In 1998, Dineen was inducted into the Nebraska Law Enforcement Hall of Fame. He completely retired in 1999, after 50 years in law enforcement and started working part-time security for the late Don Kearney and at the then-Kearney State Bank.
In 2003, Dineen was part of Buffalo County’s first Hero Flights which took World War II veterans to Washington, D.C., to see the World War II Memorial.
He retired from the bank in 2012, and the following year continued his love of driving and started working part-time transporting vehicles for a Kearney dealership, a job he had until he was 95.

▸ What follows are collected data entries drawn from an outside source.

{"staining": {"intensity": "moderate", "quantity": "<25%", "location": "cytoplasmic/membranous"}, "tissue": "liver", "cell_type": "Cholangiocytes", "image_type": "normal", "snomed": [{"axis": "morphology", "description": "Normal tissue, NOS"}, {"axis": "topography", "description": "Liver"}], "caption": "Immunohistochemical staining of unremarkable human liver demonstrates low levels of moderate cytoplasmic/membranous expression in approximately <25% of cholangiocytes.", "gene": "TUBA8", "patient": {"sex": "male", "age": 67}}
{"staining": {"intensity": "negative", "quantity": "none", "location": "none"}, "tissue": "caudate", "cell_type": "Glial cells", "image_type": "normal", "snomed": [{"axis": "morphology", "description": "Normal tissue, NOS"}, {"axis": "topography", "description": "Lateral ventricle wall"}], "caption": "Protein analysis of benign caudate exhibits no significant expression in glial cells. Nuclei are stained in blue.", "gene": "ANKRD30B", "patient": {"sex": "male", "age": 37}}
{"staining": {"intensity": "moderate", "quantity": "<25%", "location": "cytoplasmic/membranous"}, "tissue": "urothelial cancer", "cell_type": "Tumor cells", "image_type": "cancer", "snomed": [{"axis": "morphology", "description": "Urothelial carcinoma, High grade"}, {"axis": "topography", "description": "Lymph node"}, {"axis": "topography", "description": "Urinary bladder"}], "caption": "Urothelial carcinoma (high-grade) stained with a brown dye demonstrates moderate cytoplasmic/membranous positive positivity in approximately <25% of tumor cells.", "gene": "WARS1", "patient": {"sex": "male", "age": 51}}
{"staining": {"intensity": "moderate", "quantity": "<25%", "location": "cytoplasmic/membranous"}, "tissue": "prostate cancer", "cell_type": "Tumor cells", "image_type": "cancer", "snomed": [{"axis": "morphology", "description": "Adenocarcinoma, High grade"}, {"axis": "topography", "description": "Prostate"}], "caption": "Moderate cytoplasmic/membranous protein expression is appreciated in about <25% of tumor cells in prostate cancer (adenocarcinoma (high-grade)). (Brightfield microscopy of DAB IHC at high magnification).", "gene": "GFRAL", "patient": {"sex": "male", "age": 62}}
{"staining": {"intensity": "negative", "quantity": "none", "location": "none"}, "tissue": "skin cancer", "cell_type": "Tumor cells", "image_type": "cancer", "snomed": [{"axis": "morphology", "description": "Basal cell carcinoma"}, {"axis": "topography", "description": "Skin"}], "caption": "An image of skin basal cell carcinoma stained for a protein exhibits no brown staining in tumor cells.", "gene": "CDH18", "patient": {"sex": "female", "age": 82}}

Over the years Dineen was known for his practical jokes on fellow law enforcement officers, and joke telling. “I never knew what was going to come out of his mouth,” Davidson said.
Lessons learned
For all the years Miller and Dineen worked together, the most valuable lesson Dineen handed down, Miller said, was that people are the most valuable asset to the success of any organization.
“He taught me the value is in your people,” Miller said earlier this week.
Dineen lived at home until he was 95, then moved to Brookstone Garden in Kearney where he lived for about a year. Despite his failing health Miller and Davidson said Dineen continued to have a sharp mind.
Davidson recalled one of Dineen’s final days when she walked into his room and asked him how he was doing. He softly replied, “practically perfect.”